To introduce the second evening of our Science Fiction Film Festival ‘Entropic Empire Revisited’ (in short: SFFFEER), Anton Olbrechts muses on the blue and red pill. Wednesday 11 at 7 pm in Cinema RITS, Dansaertstreet 70, there will also be a smashing surprise movie: an equally philosophical movie by another cult director. Those who can guess it, get a free drink, and those who can solve the riddles given up before the performance(s), get a prize on the last day (18th of December).
There’s definitely a shared first place in terms of coolest most badass film of 1999. The – back then – Wachowski Brothers with their Cyber-Goth Sci-Fi Action movie The Matrix, and David Fincher with his Fight Club. Whilst in my opinion both those movies are masterpieces of contemporary (I can still call this contemporary, right?) film making, I do believe there is only one of them that you are unable to watch without feeling the philosophy in every shot you get.
The Matrix is based on philosophy. This is a fact. I don’t believe anyone can argue about this. Did the brothers intend it this way? Maybe. Some say they were stoned and under influence while writing, claiming they never intended for the movie to be this deep. On the other hand you can analyse almost every single scene and shot of the movie in the context of the philosophical questions it presents. Coincidence? Maybe.
It is an incredible film. Decent acting, beautiful cinematography, well edited and like I said; everything it shows and says can be seen in the context of the philosophy.
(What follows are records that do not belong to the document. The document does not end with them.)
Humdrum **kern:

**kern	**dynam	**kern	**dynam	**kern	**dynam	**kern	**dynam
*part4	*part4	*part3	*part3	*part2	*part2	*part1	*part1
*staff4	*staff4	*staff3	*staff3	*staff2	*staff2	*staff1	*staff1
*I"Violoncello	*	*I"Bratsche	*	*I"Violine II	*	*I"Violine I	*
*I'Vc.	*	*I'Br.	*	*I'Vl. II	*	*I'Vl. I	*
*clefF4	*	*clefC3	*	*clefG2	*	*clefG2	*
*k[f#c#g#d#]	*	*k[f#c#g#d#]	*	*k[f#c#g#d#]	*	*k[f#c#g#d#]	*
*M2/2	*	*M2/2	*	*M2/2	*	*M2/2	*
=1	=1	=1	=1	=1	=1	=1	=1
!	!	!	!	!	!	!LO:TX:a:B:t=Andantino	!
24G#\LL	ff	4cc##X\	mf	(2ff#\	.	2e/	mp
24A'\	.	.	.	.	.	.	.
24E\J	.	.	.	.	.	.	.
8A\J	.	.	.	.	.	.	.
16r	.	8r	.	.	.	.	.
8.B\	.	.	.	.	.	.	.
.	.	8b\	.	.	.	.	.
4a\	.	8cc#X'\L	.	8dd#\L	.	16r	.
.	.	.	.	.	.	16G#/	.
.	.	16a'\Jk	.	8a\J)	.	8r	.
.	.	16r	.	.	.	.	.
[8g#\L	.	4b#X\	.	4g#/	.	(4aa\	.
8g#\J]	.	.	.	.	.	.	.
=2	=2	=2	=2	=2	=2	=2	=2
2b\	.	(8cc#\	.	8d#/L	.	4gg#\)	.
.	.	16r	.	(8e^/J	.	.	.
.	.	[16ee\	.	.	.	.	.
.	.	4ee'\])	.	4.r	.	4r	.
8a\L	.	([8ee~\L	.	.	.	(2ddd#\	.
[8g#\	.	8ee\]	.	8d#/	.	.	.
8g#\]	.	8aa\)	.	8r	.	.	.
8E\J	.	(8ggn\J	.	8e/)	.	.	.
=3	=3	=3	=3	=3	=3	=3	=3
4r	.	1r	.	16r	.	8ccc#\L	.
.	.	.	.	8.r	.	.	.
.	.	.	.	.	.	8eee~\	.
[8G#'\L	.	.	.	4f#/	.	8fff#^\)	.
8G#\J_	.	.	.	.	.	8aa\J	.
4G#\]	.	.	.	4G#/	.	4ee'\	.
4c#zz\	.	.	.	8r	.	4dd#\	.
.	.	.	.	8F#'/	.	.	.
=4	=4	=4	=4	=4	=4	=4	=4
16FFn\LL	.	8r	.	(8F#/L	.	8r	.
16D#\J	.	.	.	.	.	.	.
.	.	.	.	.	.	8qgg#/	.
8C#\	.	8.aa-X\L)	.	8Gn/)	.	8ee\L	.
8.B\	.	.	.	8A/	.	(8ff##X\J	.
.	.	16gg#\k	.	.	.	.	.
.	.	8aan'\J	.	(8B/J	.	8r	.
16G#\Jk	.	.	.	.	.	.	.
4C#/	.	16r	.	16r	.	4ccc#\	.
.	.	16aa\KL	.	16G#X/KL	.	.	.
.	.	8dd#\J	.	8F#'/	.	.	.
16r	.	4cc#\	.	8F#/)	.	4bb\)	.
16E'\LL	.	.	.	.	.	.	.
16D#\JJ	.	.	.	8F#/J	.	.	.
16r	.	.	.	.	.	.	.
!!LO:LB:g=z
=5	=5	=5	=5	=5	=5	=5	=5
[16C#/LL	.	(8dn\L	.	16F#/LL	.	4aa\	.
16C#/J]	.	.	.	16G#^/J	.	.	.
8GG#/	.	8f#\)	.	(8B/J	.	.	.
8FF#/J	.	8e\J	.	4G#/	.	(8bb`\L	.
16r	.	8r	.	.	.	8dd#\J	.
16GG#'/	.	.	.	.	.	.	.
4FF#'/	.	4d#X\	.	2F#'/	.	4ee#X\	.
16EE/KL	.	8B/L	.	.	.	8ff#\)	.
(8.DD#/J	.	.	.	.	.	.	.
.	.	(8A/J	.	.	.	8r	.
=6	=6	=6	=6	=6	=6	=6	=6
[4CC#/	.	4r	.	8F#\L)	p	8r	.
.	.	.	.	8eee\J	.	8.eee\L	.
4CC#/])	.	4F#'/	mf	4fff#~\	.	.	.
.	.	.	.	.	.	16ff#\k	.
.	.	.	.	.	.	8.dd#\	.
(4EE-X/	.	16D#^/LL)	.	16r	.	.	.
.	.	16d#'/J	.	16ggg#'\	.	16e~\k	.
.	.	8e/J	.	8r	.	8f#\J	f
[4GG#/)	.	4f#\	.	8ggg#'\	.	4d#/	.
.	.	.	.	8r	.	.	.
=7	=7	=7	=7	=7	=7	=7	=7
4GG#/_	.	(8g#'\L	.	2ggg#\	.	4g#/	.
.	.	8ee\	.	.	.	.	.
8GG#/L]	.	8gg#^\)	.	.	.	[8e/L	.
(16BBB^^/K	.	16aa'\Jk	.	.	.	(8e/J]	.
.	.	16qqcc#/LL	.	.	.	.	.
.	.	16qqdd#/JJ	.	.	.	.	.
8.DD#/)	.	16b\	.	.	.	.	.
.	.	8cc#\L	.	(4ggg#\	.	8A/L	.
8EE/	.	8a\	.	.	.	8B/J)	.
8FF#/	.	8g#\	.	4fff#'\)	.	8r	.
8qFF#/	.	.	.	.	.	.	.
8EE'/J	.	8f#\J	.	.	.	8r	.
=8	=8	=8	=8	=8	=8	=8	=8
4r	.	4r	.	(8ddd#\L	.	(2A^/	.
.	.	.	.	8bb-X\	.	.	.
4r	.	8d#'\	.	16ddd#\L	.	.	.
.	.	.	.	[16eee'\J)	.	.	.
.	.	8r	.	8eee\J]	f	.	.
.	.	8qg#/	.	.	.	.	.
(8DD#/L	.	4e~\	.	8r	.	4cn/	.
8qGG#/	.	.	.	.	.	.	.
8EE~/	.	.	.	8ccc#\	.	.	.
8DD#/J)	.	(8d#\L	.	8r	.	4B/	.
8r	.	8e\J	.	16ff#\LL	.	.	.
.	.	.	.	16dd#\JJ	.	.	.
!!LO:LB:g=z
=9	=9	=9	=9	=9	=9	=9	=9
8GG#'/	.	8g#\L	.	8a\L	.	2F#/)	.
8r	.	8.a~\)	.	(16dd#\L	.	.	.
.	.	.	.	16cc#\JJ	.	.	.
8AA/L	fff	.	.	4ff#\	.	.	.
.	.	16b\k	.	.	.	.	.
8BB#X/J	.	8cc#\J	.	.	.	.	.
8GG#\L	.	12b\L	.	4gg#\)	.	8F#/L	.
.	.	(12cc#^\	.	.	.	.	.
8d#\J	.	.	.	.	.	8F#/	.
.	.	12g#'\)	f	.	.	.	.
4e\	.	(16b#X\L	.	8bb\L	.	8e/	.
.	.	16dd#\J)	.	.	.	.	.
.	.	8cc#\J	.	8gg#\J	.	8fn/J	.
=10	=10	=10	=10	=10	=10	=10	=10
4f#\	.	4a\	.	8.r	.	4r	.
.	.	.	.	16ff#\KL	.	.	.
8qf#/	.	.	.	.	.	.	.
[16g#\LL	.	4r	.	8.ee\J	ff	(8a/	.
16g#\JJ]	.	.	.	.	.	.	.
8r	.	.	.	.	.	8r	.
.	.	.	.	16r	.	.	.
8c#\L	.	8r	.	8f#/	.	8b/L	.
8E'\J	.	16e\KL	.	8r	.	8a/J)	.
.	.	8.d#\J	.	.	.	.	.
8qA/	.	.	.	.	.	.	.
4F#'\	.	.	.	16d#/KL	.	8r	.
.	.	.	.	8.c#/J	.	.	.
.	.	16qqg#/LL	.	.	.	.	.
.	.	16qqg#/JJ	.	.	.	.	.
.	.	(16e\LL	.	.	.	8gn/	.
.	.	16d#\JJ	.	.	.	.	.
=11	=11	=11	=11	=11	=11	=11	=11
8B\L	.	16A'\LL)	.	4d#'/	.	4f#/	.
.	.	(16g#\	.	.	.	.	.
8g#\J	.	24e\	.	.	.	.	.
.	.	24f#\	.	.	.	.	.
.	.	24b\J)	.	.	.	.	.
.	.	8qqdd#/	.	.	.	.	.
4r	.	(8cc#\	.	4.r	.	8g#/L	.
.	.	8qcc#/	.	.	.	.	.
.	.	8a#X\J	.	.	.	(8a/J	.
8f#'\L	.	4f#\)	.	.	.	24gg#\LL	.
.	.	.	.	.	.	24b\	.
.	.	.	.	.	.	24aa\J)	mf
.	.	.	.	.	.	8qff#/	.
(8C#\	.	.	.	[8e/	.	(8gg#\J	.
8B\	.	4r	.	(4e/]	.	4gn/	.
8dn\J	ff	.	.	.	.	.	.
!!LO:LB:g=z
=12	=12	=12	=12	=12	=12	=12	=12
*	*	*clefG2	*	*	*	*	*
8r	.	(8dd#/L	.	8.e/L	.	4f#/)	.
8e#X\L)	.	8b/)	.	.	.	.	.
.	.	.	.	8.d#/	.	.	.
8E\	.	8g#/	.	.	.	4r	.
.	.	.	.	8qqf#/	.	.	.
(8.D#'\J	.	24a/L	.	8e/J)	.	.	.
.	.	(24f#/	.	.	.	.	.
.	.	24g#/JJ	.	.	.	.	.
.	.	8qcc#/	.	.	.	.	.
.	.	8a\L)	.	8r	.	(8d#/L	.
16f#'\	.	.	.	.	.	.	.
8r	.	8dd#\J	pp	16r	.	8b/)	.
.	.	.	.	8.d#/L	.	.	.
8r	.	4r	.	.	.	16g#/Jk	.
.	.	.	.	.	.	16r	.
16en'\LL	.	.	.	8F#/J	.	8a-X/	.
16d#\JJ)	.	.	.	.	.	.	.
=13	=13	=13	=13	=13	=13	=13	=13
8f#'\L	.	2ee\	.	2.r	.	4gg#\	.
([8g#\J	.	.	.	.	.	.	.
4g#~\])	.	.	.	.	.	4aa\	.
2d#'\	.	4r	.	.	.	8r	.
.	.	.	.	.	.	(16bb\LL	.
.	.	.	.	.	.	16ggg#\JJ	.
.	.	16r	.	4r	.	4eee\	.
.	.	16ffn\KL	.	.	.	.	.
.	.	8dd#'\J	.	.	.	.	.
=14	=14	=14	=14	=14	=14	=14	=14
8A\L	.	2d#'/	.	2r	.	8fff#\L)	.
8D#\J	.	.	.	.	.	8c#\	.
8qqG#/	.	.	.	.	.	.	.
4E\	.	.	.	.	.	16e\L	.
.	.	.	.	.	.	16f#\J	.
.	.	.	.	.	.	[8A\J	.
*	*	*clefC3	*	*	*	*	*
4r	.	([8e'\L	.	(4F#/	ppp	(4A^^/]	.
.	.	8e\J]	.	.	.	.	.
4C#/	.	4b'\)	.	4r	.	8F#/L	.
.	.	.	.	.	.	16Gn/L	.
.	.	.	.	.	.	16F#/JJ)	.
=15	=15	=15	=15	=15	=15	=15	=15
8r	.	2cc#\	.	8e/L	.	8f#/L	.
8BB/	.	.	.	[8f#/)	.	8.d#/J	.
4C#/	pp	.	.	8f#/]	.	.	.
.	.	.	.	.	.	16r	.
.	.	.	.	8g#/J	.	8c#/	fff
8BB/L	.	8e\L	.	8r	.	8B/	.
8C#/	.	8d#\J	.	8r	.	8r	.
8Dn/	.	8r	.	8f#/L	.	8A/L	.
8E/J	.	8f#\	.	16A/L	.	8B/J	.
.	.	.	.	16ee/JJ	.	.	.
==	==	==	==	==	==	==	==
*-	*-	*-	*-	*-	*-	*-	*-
Films like this are made by all its contributors, but as writers and directors, Andy and Lana Wachowski deserve quite a bit of credit for orchestrating this masterpiece.
In my first year of film school, we had a class called A History of Philosophy. We opened with the famous pill scene from The Matrix. Neo can take the blue pill, forget about everything and go on living his life. Or he can take the red pill, uncovering the truth, but he will never be able to go back. As many of us would probably do in his situation, he takes the red pill and learns the truth about the Matrix. Whenever I see this scene, think about this scene or this scene is mentioned, I compare it to the society of today.
Let’s say we are in the Matrix. We have iPhones, MacBooks, Nutella and StarBucks coffee. I like my Graphic-Tees, my All Stars and Ben Sherman shoulder bag. Free time is filled with Breaking Bad, YouTube media and Pokémon. This is, off course, the blue pill. Choosing the blue pill would mean exactly this: not changing and being able to keep this rather comfortable lifestyle. Perfect.
But then there’s the truth behind it all. An increasingly large dump of garbage because we always want new things. Factories where people die to make my beloved fashion statements. Hours and hours of time that is diverted from doing more urgent things. The red pill shining in all its glory. As Morpheus calls it: ‘the dessert of the Real’. Not the greatest place to be in.
So far the analogy with The Matrix. But there is one very big difference. We are able to KNOW what the truth behind the red pill is. Unlike Neo, who doesn’t know what the truth holds and chooses the red pill, we can see what lies behind that choice and are rather reluctant towards it. The sentiment of choosing the blue pill instead of the red one is understandable. It’s comfortable here, so off course we are reluctant to give it up. Anyone who thinks that we can keep up our matrix without making someone else miserable is fooling himself and others.
A strange thing to note, is that we actually know about this Dessert of the Real that is supporting our society. Thanks to the internet, these things are no longer hidden from us. I’m not saying everyone knows every little thing that is “wrong” with the world, but most people probably have a good general idea. And yet. We do not change. In a way, we ignore the red pill and pretend that we are not making a choice because it is so damn hard. Whilst somewhere, we all know, it is because it is not a fun choice, to give up our comfort. We don’t mind making the world a better place, but if it means making ourselves les comfortable, we rather not think about it to much.
I believe choosing your comfort is a choice you should be able to make. Nothing is stopping you. But you should definitely make the choice, and not just ignore the options. In a very specific way: If you believe everyone should have the same possibilities at surviving in this world and you don’t wish a broken planet upon future generations, that blue pill is not an option. And that, is where a very specific question comes into play. If a big majority of people is not willing to take the red pill, is there any use for activism of any kind? Is it that people do not know the red pill? Or is it that they choose the blue one? Because right now, the Red one is not the popular option.